◆ Exercise objective: Output the entries as they appear, skipping images.

[[ Task input, beginning ]]

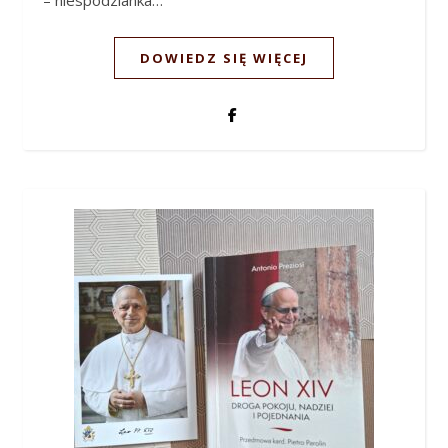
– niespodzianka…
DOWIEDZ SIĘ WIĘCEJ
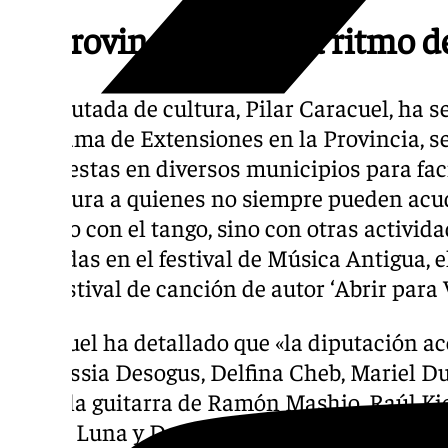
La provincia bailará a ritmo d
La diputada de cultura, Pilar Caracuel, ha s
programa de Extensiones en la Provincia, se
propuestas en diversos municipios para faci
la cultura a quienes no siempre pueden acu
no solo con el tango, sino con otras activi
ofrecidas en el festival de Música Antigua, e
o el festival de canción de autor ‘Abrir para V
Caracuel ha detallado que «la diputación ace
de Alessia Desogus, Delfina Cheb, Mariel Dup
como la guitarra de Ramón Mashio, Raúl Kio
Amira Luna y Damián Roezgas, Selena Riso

[[ Task input, end ]]

◆ Response to this exercise:
– niespodzianka…
DOWIEDZ SIĘ WIĘCEJ
La provincia bailará a ritmo d
La diputada de cultura, Pilar Caracuel, ha s
programa de Extensiones en la Provincia, se
propuestas en diversos municipios para faci
la cultura a quienes no siempre pueden acu
no solo con el tango, sino con otras activi
ofrecidas en el festival de Música Antigua, e
o el festival de canción de autor ‘Abrir para V
Caracuel ha detallado que «la diputación ace
de Alessia Desogus, Delfina Cheb, Mariel Dup
como la guitarra de Ramón Mashio, Raúl Kio
Amira Luna y Damián Roezgas, Selena Riso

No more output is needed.